Treasury has declined to put such a wall in place.
"Failure to impose a wall will leave Treasury vulnerable to an accusation that has already been leveled against it -- that Treasury is using TARP to pick winners and losers and that, by granting certain firms PPIF manager status, it is benefiting a chosen few at the expense of the dozens of firms that were rejected, of the market as a whole, and of the American taxpayer," Barofsky says.
"The reputational risk is not one that can be readily measured in dollars and cents, but is rather a risk that could put in jeopardy the fragile trust the American people have in TARP and, by extension, their government."
'Unprecedented Level' of Transparency?
Barofsky also wants the department to increase the disclosure of trading activities and holdings of the program's investment funds."
"Such transparency not only dissuades misconduct and promotes sound management but also promotes a better understanding of PPIP and thus enhances the credibility of PPIP and TARP more broadly," he says.
"Even more importantly, the most significant investors in each PPIF, the American taxpayers, have a right to know the status of their investments. The lack of transparency as to what use TARP funds were put by recipients in other TARP programs, in SIGTARP's view, has damaged the credibility of TARP and therefore may have threatened its viability. Treasury should not repeat that apparent error with PPIP."
However, the department, Barofsky says, plans to disclose "no more than the bare minimum required by statute."
With nearly $24 trillion potentially flying out of federal coffers, the watchdog wants the government to do a lot more than just "the bare minimum."
In a separate report released Monday, Barofsky said he obtained responses from banks on what they did with TARP funds, something that the Treasury Department has refused to do. Many of the banks, he said, used some funds to make investments, buy other banks and pay off debts.
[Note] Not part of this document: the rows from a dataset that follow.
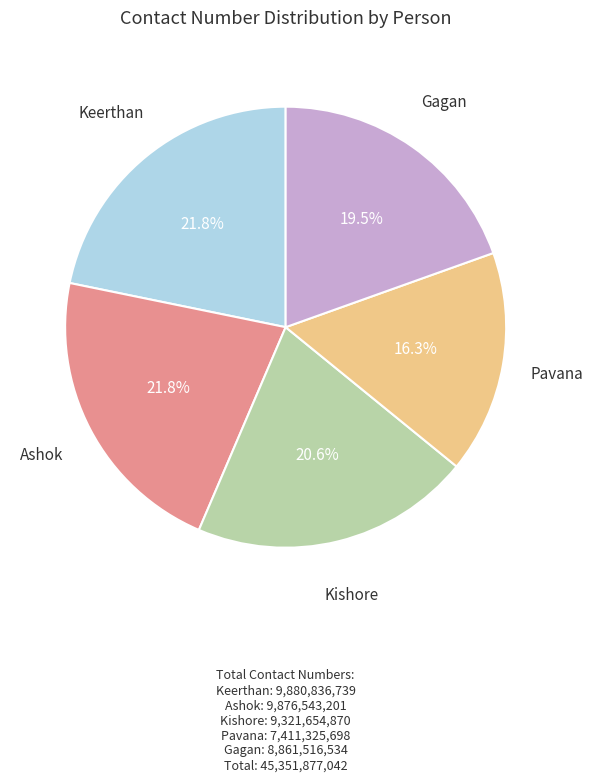

Is there a majority slice in this chart?

No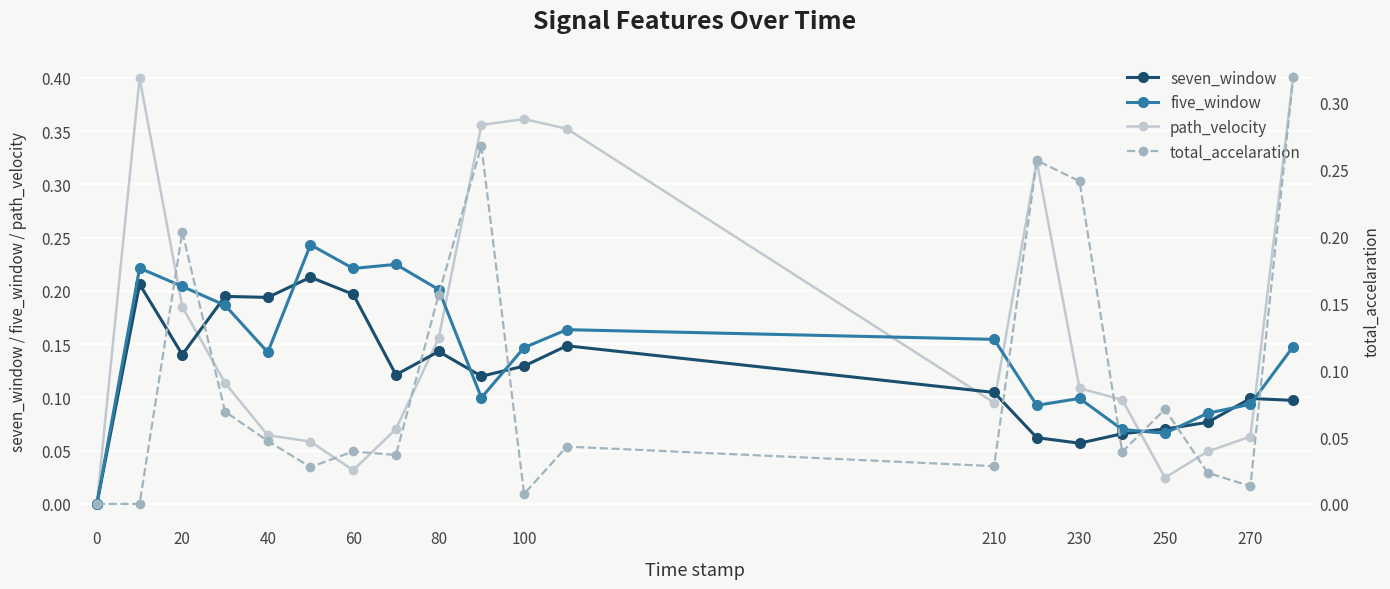

How many interior local peaks does the seven_window series have?

6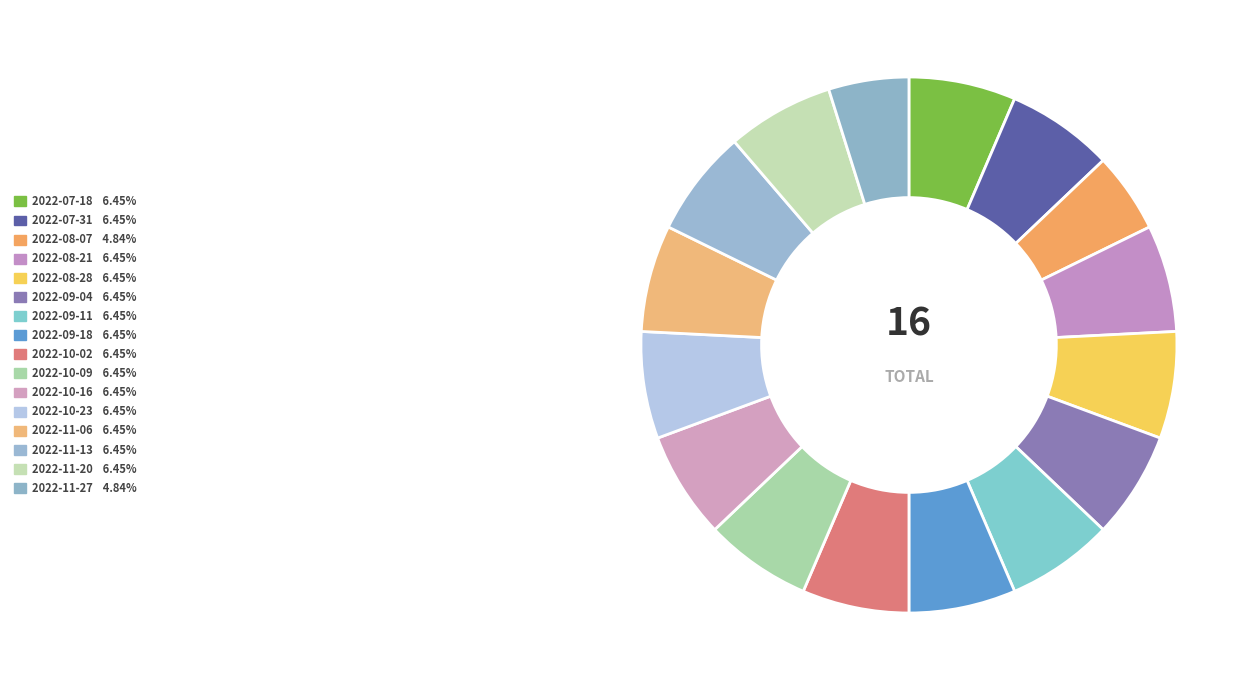

What is the ratio of the value at 2022-11-06 to the value at 2022-07-31?

1.0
"This administration promised an 'unprecedented level' of accountability and oversight, but as this report reveals, they are falling far short of that promise," Issa said in a statement. "In fact, the Treasury Department is actively obstructing transparency. The American people deserve to know how their tax dollars are being spent -- especially considering they are the ones who are footing the bill."
The committee plans to invite Treasury Secretary Timothy Geithner to testify and explain why several SIGTARP recommendations have not been enacted. Chairman Edolphus Towns also says he may subpoena information about Treasury's TARP portfolio which has not been made public.